Il Sociale di Busto Arsizio ha festeggiato 130 anni riportando sul palcoscenico l’opera lirica con La Traviata di Giuseppe Verdi, grazie al recente restauro della buca, inutilizzata da ottant’anni
di Chiara Milani
Torna l’opera lirica, al Teatro Sociale Delia Cajelli. Torna e stupisce, emoziona, chiama a raccolta una città in fila sotto la pioggia per vedere La Traviata. Lo fa in occasione del 130esimo anniversario dell’edificio che fu costruito per essere la piccola Scala di Busto Arsizio, con tanto di palchetti.
La storia
A metà degli anni Cinquanta, la struttura di piazza Plebiscito fu però restaurata per fare spazio al cinema, con una balconata e una cabina di proiezione. Per circa tre decenni, dunque, questo luogo visse di sogni di celluloide. Finché, agli inizi degli anni Ottanta, la cooperativa teatrale degli Atecnici riportò gli attori a calcare il palcoscenico della struttura di piazza Plebiscito. Di lì, una serie di restauri, che resero di nuovo fruibile anche il Ridotto, intitolato a Luigi Pirandello.

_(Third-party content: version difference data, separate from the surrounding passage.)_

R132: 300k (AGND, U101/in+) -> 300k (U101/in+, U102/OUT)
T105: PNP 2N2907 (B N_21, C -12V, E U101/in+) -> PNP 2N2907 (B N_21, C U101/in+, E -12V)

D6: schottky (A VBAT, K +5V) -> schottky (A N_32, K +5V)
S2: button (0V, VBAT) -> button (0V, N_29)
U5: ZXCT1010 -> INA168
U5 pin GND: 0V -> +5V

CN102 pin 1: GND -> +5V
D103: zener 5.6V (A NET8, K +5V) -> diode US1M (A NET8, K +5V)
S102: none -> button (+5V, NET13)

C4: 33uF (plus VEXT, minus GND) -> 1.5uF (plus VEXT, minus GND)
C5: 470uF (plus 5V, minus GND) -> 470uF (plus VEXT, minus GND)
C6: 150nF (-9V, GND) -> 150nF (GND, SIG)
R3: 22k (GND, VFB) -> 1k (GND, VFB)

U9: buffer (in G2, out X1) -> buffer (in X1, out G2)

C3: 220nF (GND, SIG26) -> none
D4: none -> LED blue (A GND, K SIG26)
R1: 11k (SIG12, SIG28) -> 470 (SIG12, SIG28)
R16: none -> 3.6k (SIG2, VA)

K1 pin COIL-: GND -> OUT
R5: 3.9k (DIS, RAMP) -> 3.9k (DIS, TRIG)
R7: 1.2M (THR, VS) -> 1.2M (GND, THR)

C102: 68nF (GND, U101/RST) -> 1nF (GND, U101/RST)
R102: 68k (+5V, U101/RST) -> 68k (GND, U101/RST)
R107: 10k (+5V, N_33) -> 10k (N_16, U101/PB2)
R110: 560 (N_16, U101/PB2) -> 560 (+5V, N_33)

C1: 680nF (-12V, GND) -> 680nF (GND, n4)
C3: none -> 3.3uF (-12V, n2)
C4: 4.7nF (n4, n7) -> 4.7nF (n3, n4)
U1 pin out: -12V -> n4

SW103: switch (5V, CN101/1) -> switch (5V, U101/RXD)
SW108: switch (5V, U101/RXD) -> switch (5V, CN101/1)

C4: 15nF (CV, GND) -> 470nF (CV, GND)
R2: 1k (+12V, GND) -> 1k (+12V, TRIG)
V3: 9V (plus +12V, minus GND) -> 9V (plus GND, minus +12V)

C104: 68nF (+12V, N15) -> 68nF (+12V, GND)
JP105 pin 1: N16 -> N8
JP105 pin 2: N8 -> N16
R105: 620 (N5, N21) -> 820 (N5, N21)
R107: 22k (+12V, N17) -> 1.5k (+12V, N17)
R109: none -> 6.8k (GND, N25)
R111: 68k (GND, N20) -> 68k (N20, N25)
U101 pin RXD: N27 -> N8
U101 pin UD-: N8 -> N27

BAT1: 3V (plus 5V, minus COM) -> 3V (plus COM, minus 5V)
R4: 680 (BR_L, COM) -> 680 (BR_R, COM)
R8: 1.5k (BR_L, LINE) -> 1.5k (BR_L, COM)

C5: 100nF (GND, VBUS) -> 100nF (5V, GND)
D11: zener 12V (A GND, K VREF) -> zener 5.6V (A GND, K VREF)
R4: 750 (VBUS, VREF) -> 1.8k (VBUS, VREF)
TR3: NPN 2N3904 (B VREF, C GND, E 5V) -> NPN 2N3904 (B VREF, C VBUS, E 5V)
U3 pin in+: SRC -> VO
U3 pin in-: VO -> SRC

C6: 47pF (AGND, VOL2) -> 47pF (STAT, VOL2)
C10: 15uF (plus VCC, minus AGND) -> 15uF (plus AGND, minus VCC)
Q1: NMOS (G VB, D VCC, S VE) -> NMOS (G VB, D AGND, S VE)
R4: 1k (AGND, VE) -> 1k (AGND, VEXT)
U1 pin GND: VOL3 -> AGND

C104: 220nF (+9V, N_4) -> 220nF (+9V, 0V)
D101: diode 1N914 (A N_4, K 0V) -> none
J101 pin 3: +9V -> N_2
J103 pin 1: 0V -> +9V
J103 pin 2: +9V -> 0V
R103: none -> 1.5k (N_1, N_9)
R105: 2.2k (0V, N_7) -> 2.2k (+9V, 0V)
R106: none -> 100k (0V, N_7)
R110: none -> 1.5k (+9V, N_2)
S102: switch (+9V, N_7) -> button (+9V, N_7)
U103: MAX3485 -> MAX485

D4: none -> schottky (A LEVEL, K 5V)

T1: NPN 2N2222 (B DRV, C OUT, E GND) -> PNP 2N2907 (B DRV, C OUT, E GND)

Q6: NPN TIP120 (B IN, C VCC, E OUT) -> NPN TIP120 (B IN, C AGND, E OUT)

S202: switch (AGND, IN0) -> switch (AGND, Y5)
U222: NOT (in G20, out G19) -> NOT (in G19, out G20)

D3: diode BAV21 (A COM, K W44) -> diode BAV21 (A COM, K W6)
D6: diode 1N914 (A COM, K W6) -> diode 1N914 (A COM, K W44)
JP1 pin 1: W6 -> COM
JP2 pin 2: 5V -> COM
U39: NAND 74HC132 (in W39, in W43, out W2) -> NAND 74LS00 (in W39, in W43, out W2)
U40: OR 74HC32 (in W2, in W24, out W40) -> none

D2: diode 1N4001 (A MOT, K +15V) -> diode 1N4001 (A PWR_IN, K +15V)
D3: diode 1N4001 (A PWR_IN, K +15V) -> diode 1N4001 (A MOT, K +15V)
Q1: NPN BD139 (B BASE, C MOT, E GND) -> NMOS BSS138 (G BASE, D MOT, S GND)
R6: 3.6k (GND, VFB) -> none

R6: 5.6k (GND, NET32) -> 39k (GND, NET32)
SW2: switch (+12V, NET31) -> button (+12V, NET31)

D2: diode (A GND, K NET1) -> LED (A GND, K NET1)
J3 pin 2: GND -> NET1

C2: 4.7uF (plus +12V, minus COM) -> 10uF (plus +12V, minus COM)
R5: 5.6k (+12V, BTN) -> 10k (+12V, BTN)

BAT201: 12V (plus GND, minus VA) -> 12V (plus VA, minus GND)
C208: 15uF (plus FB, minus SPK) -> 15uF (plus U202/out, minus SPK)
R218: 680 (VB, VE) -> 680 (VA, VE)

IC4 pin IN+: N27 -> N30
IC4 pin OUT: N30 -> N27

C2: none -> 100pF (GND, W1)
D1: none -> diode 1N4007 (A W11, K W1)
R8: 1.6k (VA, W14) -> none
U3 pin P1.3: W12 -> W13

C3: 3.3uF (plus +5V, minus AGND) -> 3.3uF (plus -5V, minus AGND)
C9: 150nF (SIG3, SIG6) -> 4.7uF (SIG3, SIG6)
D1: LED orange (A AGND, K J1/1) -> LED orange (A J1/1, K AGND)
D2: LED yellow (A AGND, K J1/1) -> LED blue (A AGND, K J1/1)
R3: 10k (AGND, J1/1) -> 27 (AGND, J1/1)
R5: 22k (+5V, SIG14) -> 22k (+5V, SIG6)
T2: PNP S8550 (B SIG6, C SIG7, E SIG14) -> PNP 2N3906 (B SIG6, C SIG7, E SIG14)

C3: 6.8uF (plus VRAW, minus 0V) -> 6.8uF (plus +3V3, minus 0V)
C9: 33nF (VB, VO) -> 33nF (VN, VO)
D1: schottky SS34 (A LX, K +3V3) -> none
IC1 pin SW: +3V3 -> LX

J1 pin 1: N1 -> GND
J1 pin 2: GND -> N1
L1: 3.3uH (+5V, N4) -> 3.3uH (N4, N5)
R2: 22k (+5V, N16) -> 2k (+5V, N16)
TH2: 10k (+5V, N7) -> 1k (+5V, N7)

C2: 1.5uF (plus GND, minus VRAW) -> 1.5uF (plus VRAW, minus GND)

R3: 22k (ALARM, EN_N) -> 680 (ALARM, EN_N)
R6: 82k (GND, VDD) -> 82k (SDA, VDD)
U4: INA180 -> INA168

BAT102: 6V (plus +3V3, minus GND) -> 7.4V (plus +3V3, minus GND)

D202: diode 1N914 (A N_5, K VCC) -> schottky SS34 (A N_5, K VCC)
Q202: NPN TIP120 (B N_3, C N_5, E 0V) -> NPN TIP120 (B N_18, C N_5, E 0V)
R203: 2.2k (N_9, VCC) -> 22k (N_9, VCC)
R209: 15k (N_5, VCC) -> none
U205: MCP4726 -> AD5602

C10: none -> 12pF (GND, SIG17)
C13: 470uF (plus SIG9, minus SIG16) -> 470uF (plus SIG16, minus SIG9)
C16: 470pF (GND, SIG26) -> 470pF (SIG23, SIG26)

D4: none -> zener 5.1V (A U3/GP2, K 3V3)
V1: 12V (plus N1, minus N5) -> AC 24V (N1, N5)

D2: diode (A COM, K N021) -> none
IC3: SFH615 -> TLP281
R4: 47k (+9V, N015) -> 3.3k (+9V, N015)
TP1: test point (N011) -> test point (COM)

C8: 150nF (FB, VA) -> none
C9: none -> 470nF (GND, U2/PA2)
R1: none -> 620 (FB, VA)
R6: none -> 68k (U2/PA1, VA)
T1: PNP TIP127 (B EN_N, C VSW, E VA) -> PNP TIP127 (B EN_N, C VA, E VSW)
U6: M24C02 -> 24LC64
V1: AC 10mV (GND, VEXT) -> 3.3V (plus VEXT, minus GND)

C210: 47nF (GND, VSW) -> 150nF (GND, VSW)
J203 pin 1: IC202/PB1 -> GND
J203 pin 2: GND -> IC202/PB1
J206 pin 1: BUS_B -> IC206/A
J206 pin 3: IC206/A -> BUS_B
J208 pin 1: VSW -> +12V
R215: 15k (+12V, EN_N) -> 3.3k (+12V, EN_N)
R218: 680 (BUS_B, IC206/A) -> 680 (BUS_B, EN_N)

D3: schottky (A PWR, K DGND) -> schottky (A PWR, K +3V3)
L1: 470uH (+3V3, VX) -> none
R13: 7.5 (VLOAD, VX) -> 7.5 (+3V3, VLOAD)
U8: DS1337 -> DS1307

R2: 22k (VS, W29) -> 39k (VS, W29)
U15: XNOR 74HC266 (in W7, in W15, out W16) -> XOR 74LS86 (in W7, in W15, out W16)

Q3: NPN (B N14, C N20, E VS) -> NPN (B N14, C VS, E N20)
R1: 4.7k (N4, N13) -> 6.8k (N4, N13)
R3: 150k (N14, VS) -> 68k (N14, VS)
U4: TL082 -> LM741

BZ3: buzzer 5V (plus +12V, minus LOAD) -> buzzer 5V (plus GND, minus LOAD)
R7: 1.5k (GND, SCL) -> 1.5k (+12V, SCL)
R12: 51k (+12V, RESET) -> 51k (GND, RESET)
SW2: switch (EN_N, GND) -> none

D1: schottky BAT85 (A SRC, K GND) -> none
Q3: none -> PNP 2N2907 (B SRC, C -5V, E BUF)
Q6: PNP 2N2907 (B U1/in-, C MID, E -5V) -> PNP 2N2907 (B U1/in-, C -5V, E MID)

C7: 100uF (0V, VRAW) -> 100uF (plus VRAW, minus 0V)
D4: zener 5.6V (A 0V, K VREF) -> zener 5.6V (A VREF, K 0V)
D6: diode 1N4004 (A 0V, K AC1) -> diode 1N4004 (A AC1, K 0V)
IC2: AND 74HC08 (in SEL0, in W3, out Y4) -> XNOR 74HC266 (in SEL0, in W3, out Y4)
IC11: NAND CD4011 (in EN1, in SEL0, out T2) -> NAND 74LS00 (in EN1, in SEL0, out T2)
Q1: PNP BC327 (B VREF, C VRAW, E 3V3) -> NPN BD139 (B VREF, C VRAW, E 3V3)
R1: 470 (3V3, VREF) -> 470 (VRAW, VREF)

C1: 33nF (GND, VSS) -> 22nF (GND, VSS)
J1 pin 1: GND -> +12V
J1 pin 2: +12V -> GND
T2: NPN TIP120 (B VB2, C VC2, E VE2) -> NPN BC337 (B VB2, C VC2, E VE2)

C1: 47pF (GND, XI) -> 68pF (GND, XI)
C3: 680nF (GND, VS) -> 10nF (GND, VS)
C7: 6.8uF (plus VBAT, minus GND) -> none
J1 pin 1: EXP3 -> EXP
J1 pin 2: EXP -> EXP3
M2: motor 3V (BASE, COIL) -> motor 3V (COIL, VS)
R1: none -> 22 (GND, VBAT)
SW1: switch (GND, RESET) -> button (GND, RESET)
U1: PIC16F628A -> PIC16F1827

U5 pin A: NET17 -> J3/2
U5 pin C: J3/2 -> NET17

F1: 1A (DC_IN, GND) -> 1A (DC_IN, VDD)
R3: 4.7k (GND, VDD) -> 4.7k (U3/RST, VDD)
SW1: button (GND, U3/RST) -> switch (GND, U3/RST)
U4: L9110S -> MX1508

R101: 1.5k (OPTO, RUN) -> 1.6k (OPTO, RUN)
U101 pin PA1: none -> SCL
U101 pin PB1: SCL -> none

Mentre, dal 2016, il teatro porta il nome della storica direttrice artistica, che se ne prese cura per circa trent’anni e volle – fortissimamente volle – riportarlo alla sua vocazione originaria.
Il restauro della buca
Un amore per il teatro, quello coltivato da Delia Cajelli e da un piccolo, ma affiatato team di appassionati, che il 26 settembre 2021 ha visto coronarsi un altro sogno, con l’orchestra finalmente di nuovo presente nella buca, fresca di restauro, dopo una lunga inattività durata da prima della guerra a oggi.
Il pubblico di oggi… e di domani
Certo, per pensare di rendere quello con la lirica un appuntamento fisso e non soltanto un evento per le grandi occasioni, serve anche educare il pubblico, che ormai conosce sempre meno le più belle arie. Non a caso, in città prima della pandemia era approdato il progetto Opera Domani per gli studenti tra i 6 e i 14 anni. Un investimento destinato, ovviamente, a dare frutti a lungo termine.
Un progetto “sociale”
Intanto, la speranza di Luca Galli, presidente di questa realtà, e Maurizio Ampollini, al vertice della Fondazione Comunitaria del Varesotto, che è l’attuale proprietaria della struttura, è non soltanto che lo storico teatro non faccia mai la fine di quello della vicina Varese, abbattuto negli anni Cinquanta, ma che torni a essere davvero “sociale”, grazie all’azionariato popolare, che permetterebbe ai cittadini di tornare proprietari del teatro, nell’ottica della restituzione e della partecipazione diffusa. Obiettivo: raccogliere in 5 anni fondi per 2 milioni di euro. Chissà che tra un quinquennio si possa brindare nei lieti calici a questo risultato, dopo il Libiamo riecheggiato con il ritorno dell’opera.
La rinascita
Del resto, il regista Alberto Oliva ha ricordato che, dopo lo stop durato due anni a causa della pandemia, “tornare in scena con La traviata è stato come rinascere”. Già.